Menu owner draw has a pop-up menu in it. At the same time, it removes the reference of the menu from the dialog. You won't be able make the pop-up menu element owner draw so easily. So, here is an easier approach.
The action actually begins much before the menu and the dialog are created. It all happens when InitPopUpMenu() is called in OnInitDialog(). In InitPopUpMenu(), I make a call to CreateOwnerDrawPopUpMenu() and hook the main dialog's window procedure. I do this because only I and not the main program knows where the context is, in the WindowProcMain(..) function. I trap the WM_CONTEXTMENU message and retrieve the menu from the surrogate dialog and call TrackPopupMenu(..) to display the context menu.
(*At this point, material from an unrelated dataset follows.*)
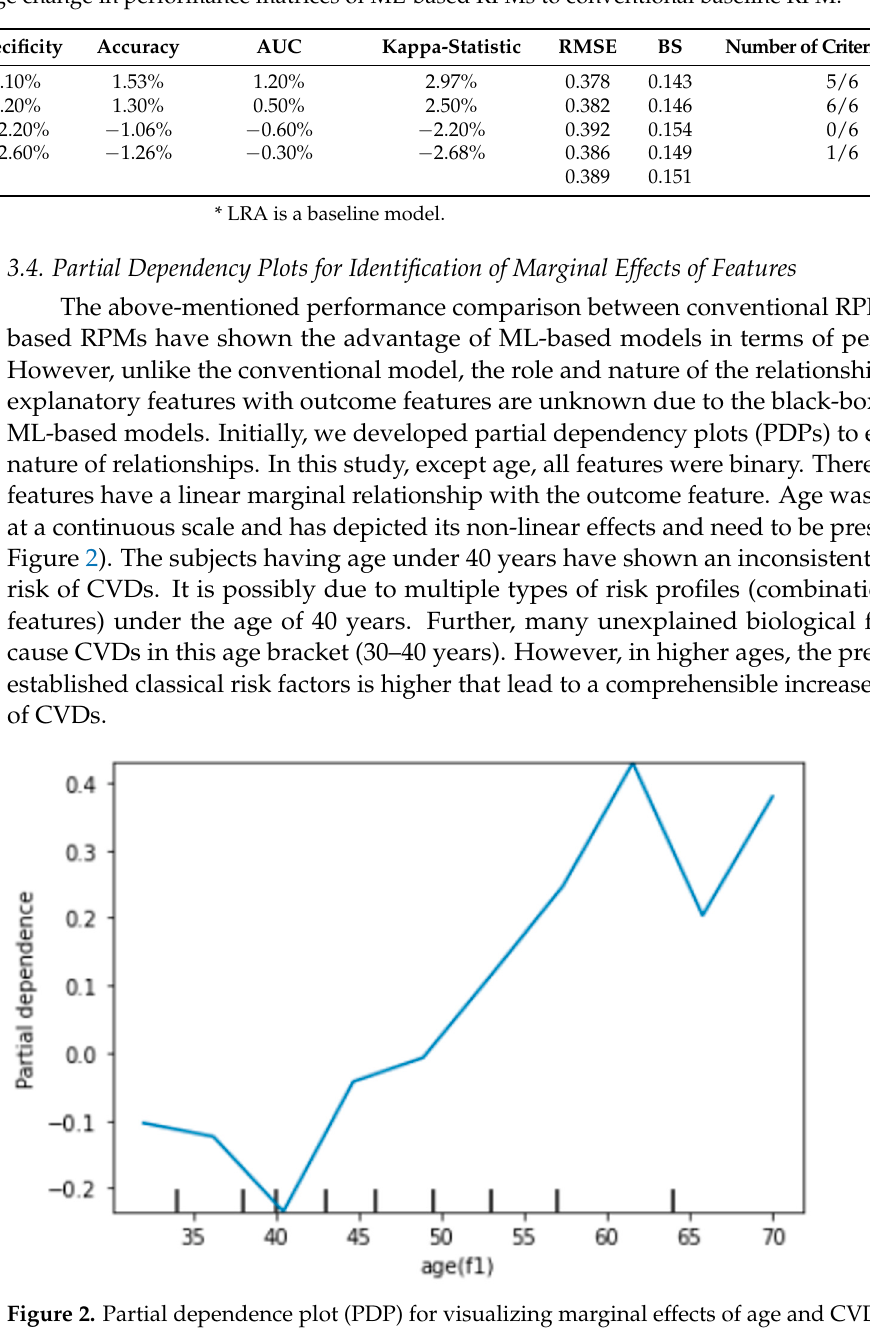
Figure 2. Partial dependence plot (PDP) for visualizing marginal effects of age and CVDs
Now the real action starts. The menu belongs to the surrogate dialog, and because the menu is owner draw, messages such as WM_MEASUREITEM and WM_DRAWITEM go only to the surrogate dialog. But, if you see the source code, they are handled in the main dialog and not in the surrogate. How is this magic achieved? The truth is, this is no magic. When I call CreateDialogIndirectParam(..), I secretly send in the main window handle as the last parameter; this parameter shows up as the lParam value in the WM_INITDIALOG message of the surrogate. I tuck it away in the Owner variable for future use. Having saved the handle of the Owner, when the WM_MEASUREITEM and WM_DRAWITEM messages come, I simply call SendMessage(Owner,message,wParam,lParam), bouncing them back to the main dialog.
So, finally here it is, the bare bones necessary to make the whole menu owner draw, including the TOP MENU LINE. Once this is understood, one can proceed to write all kinds of classes to encompass the menu and make it look as fancy as one wants.
Let me explain it as clearly as possible, as I always attempt to do.
First of all, insert a menu resource in the dialog application; that's easy. Then, after clicking OK, I remove the file and edit menu items and also the pop ups and again add all of them in the Owner draw mode. Once that is done, a ON_WM_MEASUREITEM message is sent to Dialog, so trap it and set the individual item's width and height as shown in the code.
Now, trap the WM_NCPAINT too!!! Create a rectangular region that denotes the Menu's region minus the combined size of the two Top menu items and send it through DefWindowProc(WM_NCPAINT,(WPARAM)hRgnWhole,NULL) (just say return from this point); you will see that there is a rectangular hole in the window shifted to a little right from the menu. (Please comment all the (1)'s in code before you do this to see the correct effect.) Having done this, simply Bitblt anything you want in this region.
Next, in the OnDrawItem handler of the dialog, we now take up the responsibly to draw the top menu line. Actually, James L. Conger said you cannot make the top line owner draw, but my memory of that dates back to Windows 3.11, maybe now we can do it. I do not have his latest copy of the Windows API Bible to tell you exactly what it is; nevertheless, it works and I am happy about it.
Because the top menu line does not have any ID, I have chosen to trap when the top menu line needs to be painted by eliminating it from all the elements of the pop-up menu; you can do as you wish. Once trapped, happily Bitblt what ever you want.
I have purposefully kept one pop-up menu default to show that in a menu one submenu can be owner draw and another self draw.